FIX Improves nan support in LabelEncoder (#22629)

thomasjpfan · web-flow · commit 9c4f023528ca · 2022-10-28T08:32:09.000+02:00
diff --git a/doc/whats_new/v1.2.rst b/doc/whats_new/v1.2.rst
@@ -539,6 +539,9 @@ Changelog
   is now deprecated and will be removed in version 1.4. Use `sparse_output` instead.
   :pr:`24412` by :user:`Rushil Desai <rusdes>`.
 
+- |Fix| :class:`preprocessing.LabelEncoder` correctly encodes NaNs in `transform`.
+  :pr:`22629` by `Thomas Fan`_.
+
 :mod:`sklearn.svm`
 ..................
 
@@ -560,6 +563,9 @@ Changelog
   deterministic SVD used by the randomized SVD algorithm.
   :pr:`20617` by :user:`Srinath Kailasa <skailasa>`
 
+- |Enhancement| :func:`utils.validation.column_or_1d` now accepts a `dtype`
+  parameter to specific `y`'s dtype. :pr:`22629` by `Thomas Fan`_.
+
 - |FIX| :func:`utils.multiclass.type_of_target` now properly handles sparse matrices.
   :pr:`14862` by :user:`Léonard Binet <leonardbinet>`.
 
diff --git a/sklearn/preprocessing/_label.py b/sklearn/preprocessing/_label.py
@@ -131,7 +131,7 @@ def transform(self, y):
             Labels as normalized encodings.
         """
         check_is_fitted(self)
-        y = column_or_1d(y, warn=True)
+        y = column_or_1d(y, dtype=self.classes_.dtype, warn=True)

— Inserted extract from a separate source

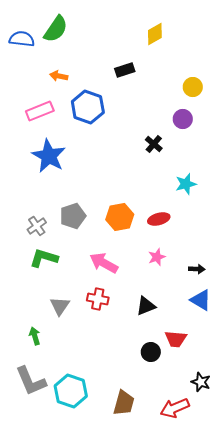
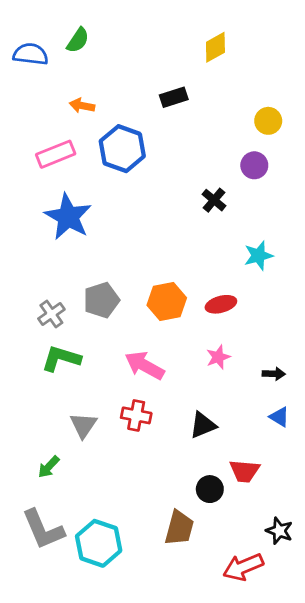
green semicircle: (56, 29) -> (78, 40), size x0.7
blue triangle: (201, 300) -> (279, 417), size x0.7
green arrow: (35, 336) -> (49, 467), turned -120
brown trapezoid: (124, 403) -> (179, 528), moved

         # transform of empty array is empty array
         if _num_samples(y) == 0:
             return np.array([])
diff --git a/sklearn/preprocessing/tests/test_label.py b/sklearn/preprocessing/tests/test_label.py
@@ -643,3 +643,15 @@ def test_inverse_binarize_multiclass():
         csr_matrix([[0, 1, 0], [-1, 0, -1], [0, 0, 0]]), np.arange(3)
     )
     assert_array_equal(got, np.array([1, 1, 0]))
+
+
+def test_nan_label_encoder():
+    """Check that label encoder encodes nans in transform.
+
+    Non-regression test for #22628.
+    """
+    le = LabelEncoder()
+    le.fit(["a", "a", "b", np.nan])
+
+    y_trans = le.transform([np.nan])
+    assert_array_equal(y_trans, [2])
diff --git a/sklearn/utils/validation.py b/sklearn/utils/validation.py
@@ -1140,14 +1140,19 @@ def _check_y(y, multi_output=False, y_numeric=False, estimator=None):
     return y
 
 
-def column_or_1d(y, *, warn=False):
+def column_or_1d(y, *, dtype=None, warn=False):
     """Ravel column or 1d numpy array, else raises an error.
 
     Parameters
     ----------
     y : array-like
        Input data.
 
+    dtype : data-type, default=None
+        Data type for `y`.
+
+        .. versionadded:: 1.2
+
     warn : bool, default=False
        To control display of warnings.
 
@@ -1162,7 +1167,7 @@ def column_or_1d(y, *, warn=False):
         If `y` is not a 1D array or a 2D array with a single row or column.
     """
     xp, _ = get_namespace(y)
-    y = xp.asarray(y)
+    y = xp.asarray(y, dtype=dtype)
     shape = y.shape
     if len(shape) == 1:
         return _asarray_with_order(xp.reshape(y, -1), order="C", xp=xp)